For a small business in Leonardtown, the St. Mary’s County seat, the instinct when shopping group coverage is to sort by premium and pick near the bottom. It’s the most common mistake owners make, and it’s worth resisting.

Four numbers, not one

Premium is what you pay to have the plan. The deductible, the coinsurance, and the out-of-pocket maximum are what your employees pay to use it. A bargain premium usually means harsh numbers on the other three, and that’s where the real cost shows up — in employee bills, in skipped care, and eventually in turnover.

Why mid-tier often wins

A Silver or Gold plan with coverage before the deductible tends to cost less over a full year for a typical small team once you account for what employees actually spend and avoid. We model that full-year picture against your census.

What you can offer

A Maryland small group is 2 to 50 employees, with up to three medical plans plus dental and vision and tiered contribution.

What a broker is actually for

Because Maryland rates are community-rated, no broker can beat another on price — the only difference is the work. We shop all five major carriers, confirm the networks fit your team, model the contribution, and sit down with your employees until they understand their coverage. That ongoing service is the value, not a number.

Dental, vision, and the extras

Dental and vision are inexpensive — often $15–40 per employee a month — and valued out of proportion to their cost. Many medical plans also bundle telehealth and preventive care employees use week to week. We flag which carriers include the extras your team will actually reach for.

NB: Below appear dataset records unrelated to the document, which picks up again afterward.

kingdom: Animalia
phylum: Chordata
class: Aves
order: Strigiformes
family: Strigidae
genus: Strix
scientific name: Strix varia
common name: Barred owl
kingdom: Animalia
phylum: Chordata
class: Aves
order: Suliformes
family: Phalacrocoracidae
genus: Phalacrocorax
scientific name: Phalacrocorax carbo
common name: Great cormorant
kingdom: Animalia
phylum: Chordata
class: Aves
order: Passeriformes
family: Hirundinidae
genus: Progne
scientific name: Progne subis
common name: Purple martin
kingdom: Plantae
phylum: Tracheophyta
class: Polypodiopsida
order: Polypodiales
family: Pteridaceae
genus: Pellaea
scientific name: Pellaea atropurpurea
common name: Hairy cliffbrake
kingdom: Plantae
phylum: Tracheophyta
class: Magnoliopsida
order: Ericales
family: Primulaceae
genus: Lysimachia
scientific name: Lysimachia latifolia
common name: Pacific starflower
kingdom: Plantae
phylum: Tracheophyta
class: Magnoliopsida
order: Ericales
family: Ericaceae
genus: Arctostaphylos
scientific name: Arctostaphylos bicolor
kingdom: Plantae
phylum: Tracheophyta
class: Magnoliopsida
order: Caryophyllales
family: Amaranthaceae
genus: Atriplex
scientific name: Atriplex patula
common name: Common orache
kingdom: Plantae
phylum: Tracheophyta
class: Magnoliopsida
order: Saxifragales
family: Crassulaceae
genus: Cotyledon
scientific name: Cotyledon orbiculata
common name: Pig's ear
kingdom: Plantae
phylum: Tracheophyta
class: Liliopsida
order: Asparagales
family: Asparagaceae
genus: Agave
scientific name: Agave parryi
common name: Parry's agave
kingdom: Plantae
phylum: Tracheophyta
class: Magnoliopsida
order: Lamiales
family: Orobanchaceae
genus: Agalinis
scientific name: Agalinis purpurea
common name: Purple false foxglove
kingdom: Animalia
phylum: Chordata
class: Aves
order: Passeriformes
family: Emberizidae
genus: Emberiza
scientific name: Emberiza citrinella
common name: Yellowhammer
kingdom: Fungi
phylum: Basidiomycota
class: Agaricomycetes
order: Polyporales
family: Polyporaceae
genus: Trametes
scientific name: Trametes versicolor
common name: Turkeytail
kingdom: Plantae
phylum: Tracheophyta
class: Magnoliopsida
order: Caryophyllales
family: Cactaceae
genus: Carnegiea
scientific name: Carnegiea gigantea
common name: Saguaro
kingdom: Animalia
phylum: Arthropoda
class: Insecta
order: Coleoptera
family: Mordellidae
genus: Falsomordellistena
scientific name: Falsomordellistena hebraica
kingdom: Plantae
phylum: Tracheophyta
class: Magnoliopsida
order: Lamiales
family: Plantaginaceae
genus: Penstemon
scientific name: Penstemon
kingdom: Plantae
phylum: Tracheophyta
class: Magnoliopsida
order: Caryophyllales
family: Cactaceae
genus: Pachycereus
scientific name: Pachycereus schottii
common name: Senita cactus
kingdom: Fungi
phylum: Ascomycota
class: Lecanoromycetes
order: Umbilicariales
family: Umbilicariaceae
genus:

The contribution that competes

However you structure the plan, the contribution decides whether employees enroll. Covering 70–80% of the employee premium with at least a partial dependent contribution reads as a serious benefit; much less and enrollment quietly thins. We model the employee and dependent split against your budget so the dollars hold your staff.

Where the tiers land

Bronze plans are cheap on the rate sheet and frustrating in use; Silver splits the difference; Gold offers real coverage before the deductible at a manageable premium. For most teams, a well-funded Silver or Gold beats the cheapest Bronze, which employees can’t afford to actually use. We match the tier to the people you’re trying to keep.

SHOP and the tax credit

Maryland employers can buy through the SHOP exchange on Maryland Health Connection or off-exchange with a carrier. The smallest, lower-wage firms may qualify for a credit worth up to half their contribution through SHOP. We check whether it applies to you and model the options.

Dental and vision

Dental and vision are inexpensive — often $15–40 per employee a month — and valued well beyond their cost, an easy way to round out a package. Many plans also bundle telehealth your team will use.